MPS Primitive Boundary¶
Custom MPS work should begin at one primitive boundary: activation projection
and intervention inside the trace path. The reason is that this primitive is
central to Vauban's behavior reports, has clear tensor inputs and outputs, and
can be checked against run_torch_activation_primitive() without changing
product semantics.
Boundary¶
The primitive owns only this local computation:
- input activation tensor with shape
(batch, tokens, d_model); - one direction vector or subspace tensor on the same device;
- layer index and prompt/token metadata for evidence labeling;
- projection mode such as scalar projection or subspace projection;
- optional intervention mode such as subtract, add, clamp, or conditional steer.
It returns:
- projection summaries for the selected layer and tokens;
- an optional intervened activation tensor with the same shape and dtype policy;
TraceArtifactmetadata that names the layer, tensor shape, dtype, and device;StageProfiletiming/memory fields emitted by the caller.
Non-Goals¶
The MPS kernel must not own model loading, tokenization, prompt formatting, behavior scoring, report rendering, or backend selection. Those are Vauban orchestration concerns.
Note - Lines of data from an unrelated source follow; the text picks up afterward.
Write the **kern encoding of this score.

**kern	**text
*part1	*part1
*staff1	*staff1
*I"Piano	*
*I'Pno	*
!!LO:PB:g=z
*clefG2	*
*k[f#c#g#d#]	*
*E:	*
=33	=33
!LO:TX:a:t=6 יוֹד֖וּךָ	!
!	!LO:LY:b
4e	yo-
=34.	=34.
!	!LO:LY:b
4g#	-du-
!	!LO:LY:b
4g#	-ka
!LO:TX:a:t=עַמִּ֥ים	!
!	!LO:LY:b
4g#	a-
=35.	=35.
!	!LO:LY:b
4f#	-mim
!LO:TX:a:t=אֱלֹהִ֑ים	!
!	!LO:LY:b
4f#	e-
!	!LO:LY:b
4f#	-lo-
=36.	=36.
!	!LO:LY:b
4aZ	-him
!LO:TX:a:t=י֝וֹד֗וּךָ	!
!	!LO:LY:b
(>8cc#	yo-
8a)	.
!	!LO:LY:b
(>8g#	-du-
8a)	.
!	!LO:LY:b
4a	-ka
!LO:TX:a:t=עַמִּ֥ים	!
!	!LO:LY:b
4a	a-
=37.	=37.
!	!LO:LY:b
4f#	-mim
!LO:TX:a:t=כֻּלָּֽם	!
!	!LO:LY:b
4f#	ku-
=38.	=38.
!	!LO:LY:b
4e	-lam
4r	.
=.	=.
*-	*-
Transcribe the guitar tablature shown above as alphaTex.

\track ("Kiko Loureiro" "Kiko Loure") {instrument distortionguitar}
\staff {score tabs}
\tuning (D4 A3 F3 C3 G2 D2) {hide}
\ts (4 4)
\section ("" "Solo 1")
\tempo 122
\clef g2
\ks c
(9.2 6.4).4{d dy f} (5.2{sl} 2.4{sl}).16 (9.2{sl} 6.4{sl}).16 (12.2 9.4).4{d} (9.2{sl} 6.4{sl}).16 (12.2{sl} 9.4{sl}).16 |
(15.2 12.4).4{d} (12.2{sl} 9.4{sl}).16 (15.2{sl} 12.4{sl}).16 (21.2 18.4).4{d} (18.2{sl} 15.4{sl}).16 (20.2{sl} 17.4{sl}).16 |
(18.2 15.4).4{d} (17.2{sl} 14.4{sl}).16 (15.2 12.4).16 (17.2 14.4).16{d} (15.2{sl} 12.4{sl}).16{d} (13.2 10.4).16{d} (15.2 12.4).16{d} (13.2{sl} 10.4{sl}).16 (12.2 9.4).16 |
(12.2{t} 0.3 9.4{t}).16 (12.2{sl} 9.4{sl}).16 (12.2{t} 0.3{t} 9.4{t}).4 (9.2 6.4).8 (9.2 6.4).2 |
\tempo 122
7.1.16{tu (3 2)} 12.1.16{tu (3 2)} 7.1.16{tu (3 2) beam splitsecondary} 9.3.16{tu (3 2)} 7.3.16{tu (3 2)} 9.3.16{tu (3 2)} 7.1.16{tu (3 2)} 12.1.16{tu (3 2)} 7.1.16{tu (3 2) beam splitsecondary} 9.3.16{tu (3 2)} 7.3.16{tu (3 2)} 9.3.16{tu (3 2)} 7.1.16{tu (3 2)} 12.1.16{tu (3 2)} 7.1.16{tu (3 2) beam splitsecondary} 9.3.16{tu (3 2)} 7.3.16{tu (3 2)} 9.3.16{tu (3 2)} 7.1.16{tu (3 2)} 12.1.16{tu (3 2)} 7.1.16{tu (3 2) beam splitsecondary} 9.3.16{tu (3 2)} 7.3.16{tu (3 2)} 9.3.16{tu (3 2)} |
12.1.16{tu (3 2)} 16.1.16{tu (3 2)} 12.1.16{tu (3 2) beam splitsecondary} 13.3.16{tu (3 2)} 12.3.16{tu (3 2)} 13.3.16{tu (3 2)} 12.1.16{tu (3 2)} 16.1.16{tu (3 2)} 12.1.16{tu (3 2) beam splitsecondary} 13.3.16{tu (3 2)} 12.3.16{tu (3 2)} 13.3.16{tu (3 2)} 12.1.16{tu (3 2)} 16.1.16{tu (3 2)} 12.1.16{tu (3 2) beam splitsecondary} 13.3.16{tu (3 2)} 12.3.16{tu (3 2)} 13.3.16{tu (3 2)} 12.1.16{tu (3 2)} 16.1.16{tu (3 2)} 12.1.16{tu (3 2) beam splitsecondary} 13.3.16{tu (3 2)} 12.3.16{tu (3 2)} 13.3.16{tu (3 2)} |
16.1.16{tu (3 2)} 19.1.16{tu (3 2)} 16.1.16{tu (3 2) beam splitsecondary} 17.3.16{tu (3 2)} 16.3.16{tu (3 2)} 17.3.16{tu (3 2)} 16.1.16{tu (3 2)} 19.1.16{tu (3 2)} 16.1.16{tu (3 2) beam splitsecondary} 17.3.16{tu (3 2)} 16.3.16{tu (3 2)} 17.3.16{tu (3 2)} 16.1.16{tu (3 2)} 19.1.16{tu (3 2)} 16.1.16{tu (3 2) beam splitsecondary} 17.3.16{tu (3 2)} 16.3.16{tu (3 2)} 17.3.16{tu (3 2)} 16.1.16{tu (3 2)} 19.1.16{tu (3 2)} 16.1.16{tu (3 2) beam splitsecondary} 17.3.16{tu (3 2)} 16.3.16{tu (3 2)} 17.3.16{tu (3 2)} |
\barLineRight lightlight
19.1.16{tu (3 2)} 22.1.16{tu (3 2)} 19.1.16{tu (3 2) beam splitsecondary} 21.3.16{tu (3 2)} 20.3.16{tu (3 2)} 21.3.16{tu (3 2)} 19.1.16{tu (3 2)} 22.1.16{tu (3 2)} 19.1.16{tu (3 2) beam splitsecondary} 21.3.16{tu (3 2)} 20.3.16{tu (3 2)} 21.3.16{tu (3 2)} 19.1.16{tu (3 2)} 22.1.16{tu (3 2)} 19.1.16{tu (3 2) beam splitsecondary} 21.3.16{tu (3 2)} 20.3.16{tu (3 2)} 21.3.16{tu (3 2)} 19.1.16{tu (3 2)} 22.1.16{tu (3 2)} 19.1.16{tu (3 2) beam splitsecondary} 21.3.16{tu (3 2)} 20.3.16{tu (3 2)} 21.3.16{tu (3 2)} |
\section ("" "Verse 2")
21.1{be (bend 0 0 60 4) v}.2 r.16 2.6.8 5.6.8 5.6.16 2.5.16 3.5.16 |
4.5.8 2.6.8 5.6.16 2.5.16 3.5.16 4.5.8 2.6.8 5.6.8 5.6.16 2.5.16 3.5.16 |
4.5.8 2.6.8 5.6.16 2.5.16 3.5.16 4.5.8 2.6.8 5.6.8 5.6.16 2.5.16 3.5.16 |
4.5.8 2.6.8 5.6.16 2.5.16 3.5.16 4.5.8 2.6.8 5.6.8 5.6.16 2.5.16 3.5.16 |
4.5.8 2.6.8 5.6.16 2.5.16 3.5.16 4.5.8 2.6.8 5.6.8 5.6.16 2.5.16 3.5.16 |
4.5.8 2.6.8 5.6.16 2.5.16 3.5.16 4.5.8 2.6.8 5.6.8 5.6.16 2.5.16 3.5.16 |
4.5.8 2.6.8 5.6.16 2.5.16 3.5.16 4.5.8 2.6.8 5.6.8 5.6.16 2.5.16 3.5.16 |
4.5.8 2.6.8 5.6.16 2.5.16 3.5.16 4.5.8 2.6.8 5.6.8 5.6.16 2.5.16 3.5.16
The kernel is an accelerator for one evidence primitive, not a second product surface.
Candidate Kernels¶
Start with the smallest kernels that can be compared directly to
run_torch_activation_primitive():
- direction projection:
activation @ direction; - subspace projection and removal;
- conditional steering gate based on projection threshold;
- batched projection summaries for behavior trace profile sweeps.
Each candidate must have a Torch reference path and shape/dtype/device tests before benchmark work begins.
Verification Gate¶
Before an MPS kernel can become a default implementation:
- compare outputs against the Torch reference on CPU and CUDA in CI or local smoke tests;
- validate on an Apple Silicon MPS host with the same behavior trace config;
- confirm emitted
TraceArtifactandStageProfilerecords are stable; - run a small behavior suite before and after enabling the kernel;
- report performance only from measured MPS benchmark data, with variance.
If a kernel improves speed but changes evidence semantics, keep it experimental.